KONTROWERSJE WOKÓŁ PRAWA BUDOWLANEGO
Na swojej działce każdy postawi, co będzie chciał, nie licząc się ani z sąsiadem, ani z istniejącą zabudową. Koalicja organizacji pozarządowych apeluje do prezydenta o skierowanie nowego prawa budowlanego do Trybunału Konstytucyjnego - podaje dziennik "Metro".

Przykład warszawskiego Pola Mokotowskiego, które pod koniec ubiegłego tygodnia inwestor zagrodził, pokazuje, czym grozi brak miejscowych planów zagospodarowania przestrzennego. Autorzy przyjętej niedawno nowelizacji prawa budowlanego tego nie dostrzegają. Koalicja 17 lokalnych stowarzyszeń apeluje do prezydenta, aby nowe prawo zaskarżył do Trybunału Konstytucyjnego, bo w miastach zapanuje chaos, gdyż jest duże ryzyko, że każdy będzie budował co i gdzie chce.


Nowelizację przygotowała komisja sejmowa Przyjazne Państwo. Posłowie zlikwidowali pozwolenia na budowę w gminach, które mają uchwalone plan zagospodarowania przestrzennego. Szef Przyjaznego Państwa, Mirosław Sekuła z PO, jeszcze podczas prac nad nowelizacją przyznał, że boi się okresu między wejściem w życie nowego prawa a momentem uchwalenia planów przez gminy. Uwagę na to zwracali także architekci i urbaniści.
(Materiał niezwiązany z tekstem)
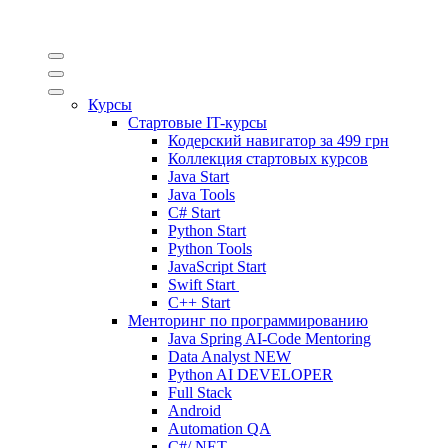
Курсы
Стартовые IT-курсы
Кодерский навигатор за
499 грн
Коллекция стартовых курсов
Java Start
Java Tools
C# Start
Python Start
Python Tools
JavaScript Start
Swift Start
C++ Start
Менторинг по программированию
Java Spring AI-Code Mentoring
Data Analyst
NEW
Python AI DEVELOPER
Full Stack
Android
Automation QA
C#/.NET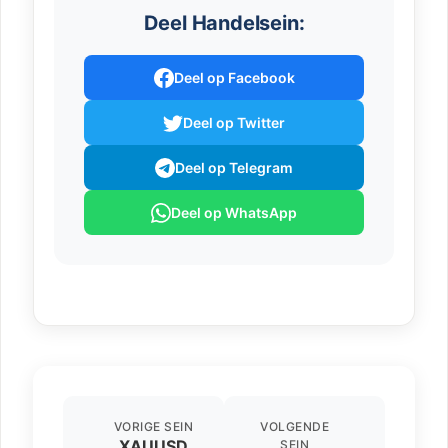
Deel Handelsein:
Deel op Facebook
Deel op Twitter
Deel op Telegram
Deel op WhatsApp
VORIGE SEIN
VOLGENDE
XAUUSD
SEIN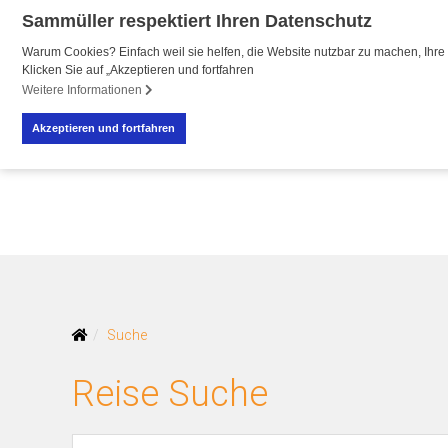
Sammüller respektiert Ihren Datenschutz
Warum Cookies? Einfach weil sie helfen, die Website nutzbar zu machen, Ihre 
Klicken Sie auf „Akzeptieren und fortfahren
R
Weitere Informationen
Akzeptieren und fortfahren
Suche
Reise Suche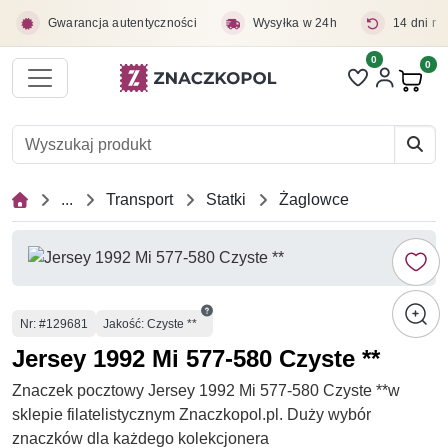
Przejdź do treści głównej
Gwarancja autentyczności
Wysyłka w 24h
14 dni na
0
Liczba pozycji 
0
Pro
...
Transport
Statki
Żaglowce
Numer
Nr
: #129681
Jakość: Czyste **
Jersey 1992 Mi 577-580 Czyste **
Znaczek pocztowy Jersey 1992 Mi 577-580 Czyste **w
sklepie filatelistycznym Znaczkopol.pl. Duży wybór
znaczków dla każdego kolekcjonera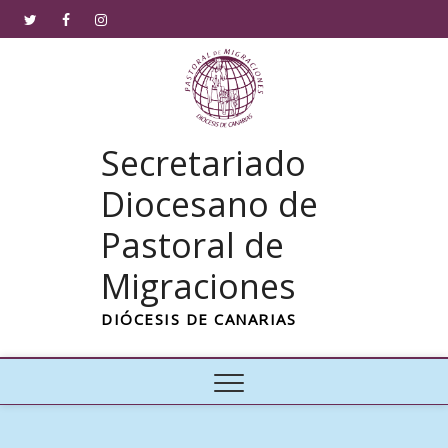
Saltar
Twitter
Facebook
Instagram
al
contenido
Secretariado
Diocesano de
Pastoral de
Migraciones
DIÓCESIS DE CANARIAS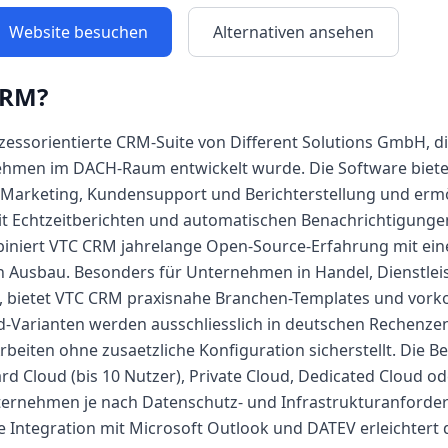
Website besuchen
Alternativen ansehen
CRM
?
zessorientierte CRM-Suite von Different Solutions GmbH, die
ehmen im DACH-Raum entwickelt wurde. Die Software biet
 Marketing, Kundensupport und Berichterstellung und ermö
 Echtzeitberichten und automatischen Benachrichtigungen.
biniert VTC CRM jahrelange Open-Source-Erfahrung mit ein
en Ausbau. Besonders für Unternehmen in Handel, Dienstle
t, bietet VTC CRM praxisnahe Branchen-Templates und vorko
d-Varianten werden ausschliesslich in deutschen Rechenze
iten ohne zusaetzliche Konfiguration sicherstellt. Die Ber
rd Cloud (bis 10 Nutzer), Private Cloud, Dedicated Cloud o
rnehmen je nach Datenschutz- und Infrastrukturanforde
e Integration mit Microsoft Outlook und DATEV erleichtert 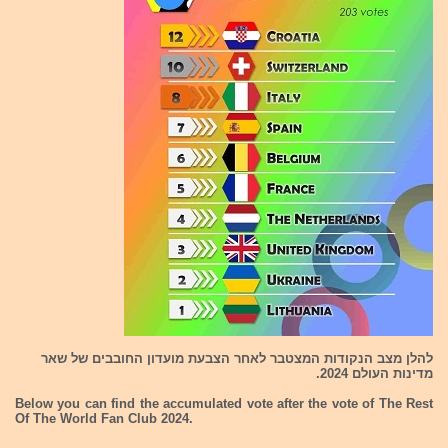
להלן מצב הנקודות המצטבר לאחר הצבעת מועדון החובבים של שאר
מדינות העולם 2024.
Below you can find the accumulated vote after the vote of The Rest
Of The World Fan Club 2024.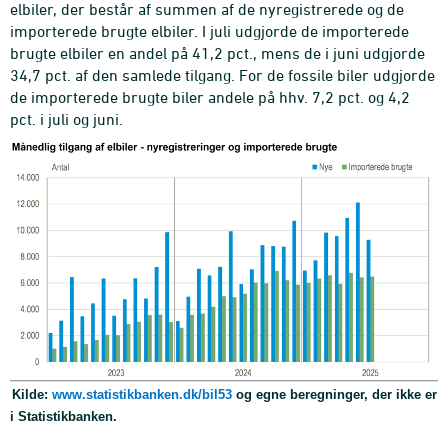
elbiler, der består af summen af de nyregistrerede og de
importerede brugte elbiler. I juli udgjorde de importerede
brugte elbiler en andel på 41,2 pct., mens de i juni udgjorde
34,7 pct. af den samlede tilgang. For de fossile biler udgjorde
de importerede brugte biler andele på hhv. 7,2 pct. og 4,2
pct. i juli og juni.
Kilde:
www.statistikbanken.dk/bil53
og egne beregninger, der ikke er
i Statistikbanken.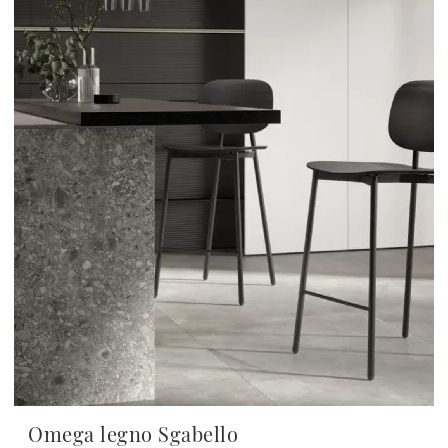
Omega legno Sgabello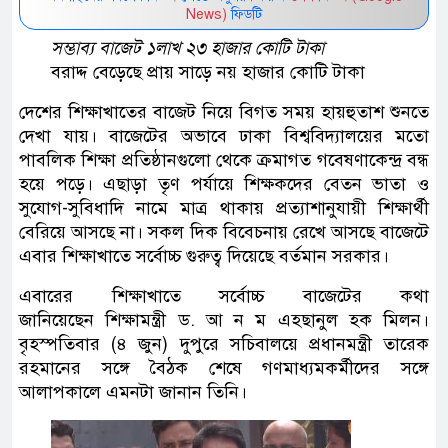
News)
ফিডটি
সম্ভাব্য বাজেট ১লাখ ২৩ হাজার কোটি টাকা
বরাদ্দ বেড়েছে প্রায় সাড়ে নয় হাজার কোটি টাকা
দেশের শিক্ষাখাতের বাজেট নিয়ে বিগত সময় হায়হুতাশ শুনতে
দেখা যায়। বাজেটের অভাবে ঢাকা বিশ্ববিদ্যালয়ের মতো
পাবলিক শিক্ষা প্রতিষ্ঠানগুলো থেকে ক্রমাগত গবেষণাকেন্দ্র বন্ধ
হয়ে পড়ে। এছাড়া তৃণ পর্যায়ে শিক্ষকদের বেতন ভাতা ও
সুযোগ-সুবিধাদি নামে মাত্র থাকায় প্রত্যাশানুযায়ী শিক্ষার্থী
বেরিয়ে আসছে না। সকল দিক বিবেচনায় রেখে আসছে বাজেটে
এবার শিক্ষাখাতে সর্বোচ্চ গুরুত্ব দিয়েছে বর্তমান সরকার।
এবারের শিক্ষাখাতে সর্বোচ্চ বাজেটের কথা
জানিয়েছেন শিক্ষামন্ত্রী ড. আ ন ম এহছানুল হক মিলন।
বৃহস্পতিবার (৪ জুন) দুপুরে সচিবালয়ে প্রধানমন্ত্রী তারেক
রহমানের সঙ্গে বৈঠক শেষে গণমাধ্যমকর্মীদের সঙ্গে
আলাপকালে এমনটা জানান তিনি।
Koalicja 17 stowarzyszeń, w skład której wchodzą m.in. Polski Klub Ekologiczny, Stowarzyszenie Forum Rewitalizacji, a także inicjatywy lokalne, np. Partnerstwo Ulic Zielonej Białołęki, złożyła wniosek do prezydenta Lecha Kaczyńskiego o skierowanie prawa do Trybunału Konstytucyjnego.

- Chcemy zmusić posłów do poprawy tego bubla - tłumaczyła dziennikowi "Metro" Jolanta Piecuch, prezes Stowarzyszenia Sąsiedzkie Włochy. - Gdybyśmy wnosili o zawetowanie, skończyłoby się to odrzuceniem weta.

Co jest najpoważniejszym grzechem nowego prawa budowlanego? - Ustawa odebrała sąsiadowi wpływ na to, co mu wybudują za płotem. Może o nie walczyć wyłącznie w sądzie - wyjaśniła Jolanta Piecuch. Jej zdaniem, nowe prawo służy wyłącznie deweloperom.

- Stare prawo hołduje pieniaczom i obłędowi biegania po sądach - odparł Mirosław Sekuła. I dodał: - Będzie wyrok Trybunału, będzie jasność.

Tak ma być za rok. A wydaje się, że dojdzie dodatkowy problem. 12 maja z rządu wyszła kompleksowa (razem z ustawą o zagospodarowaniu przestrzennym) nowelizacja prawa budowlanego. Rządowy projekt zupełnie nie uwzględnia zapisów uchwalonej właśnie ustawy.

- Nie doczekaliśmy się na nowelę rządu, więc uchwaliliśmy swoje - wyjaśnił Mirosław Sekuła.

Sejm teraz będzie musiał dopasować nieprzystające do siebie przepisy.